Material supplied -
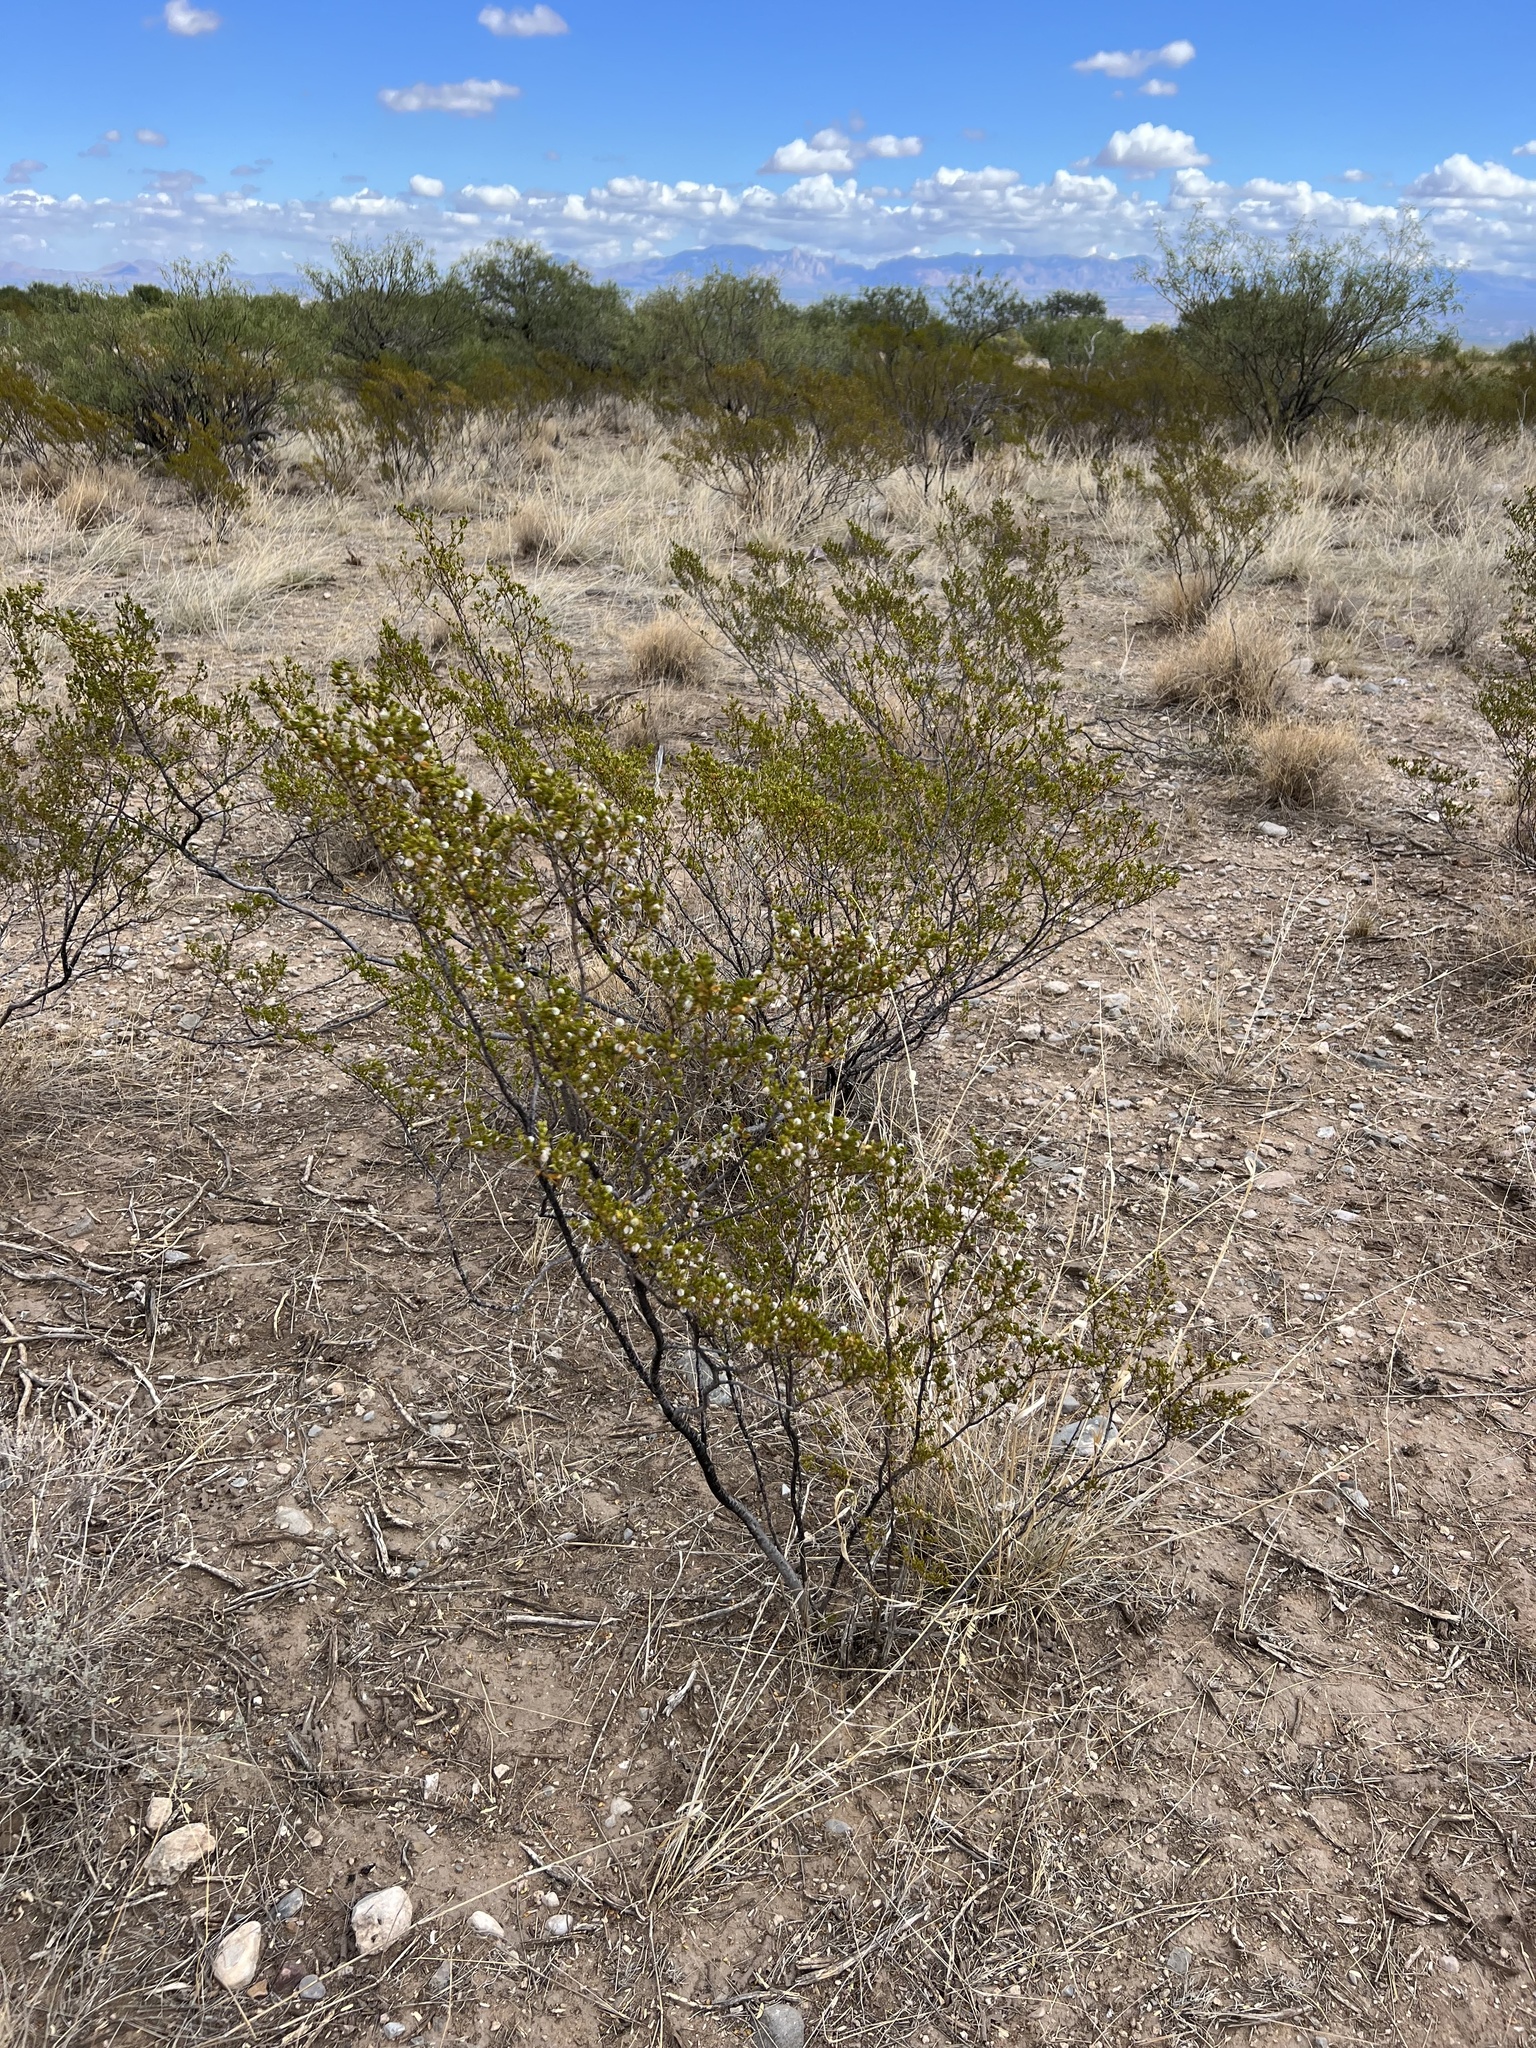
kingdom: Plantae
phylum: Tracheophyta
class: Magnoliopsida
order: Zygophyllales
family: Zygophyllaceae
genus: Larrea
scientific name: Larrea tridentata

Short exercise - Print everything from the line containing "phylum: Tracheophyta" down to the last line of the listing, both included.

Written response -
phylum: Tracheophyta
class: Magnoliopsida
order: Zygophyllales
family: Zygophyllaceae
genus: Larrea
scientific name: Larrea tridentata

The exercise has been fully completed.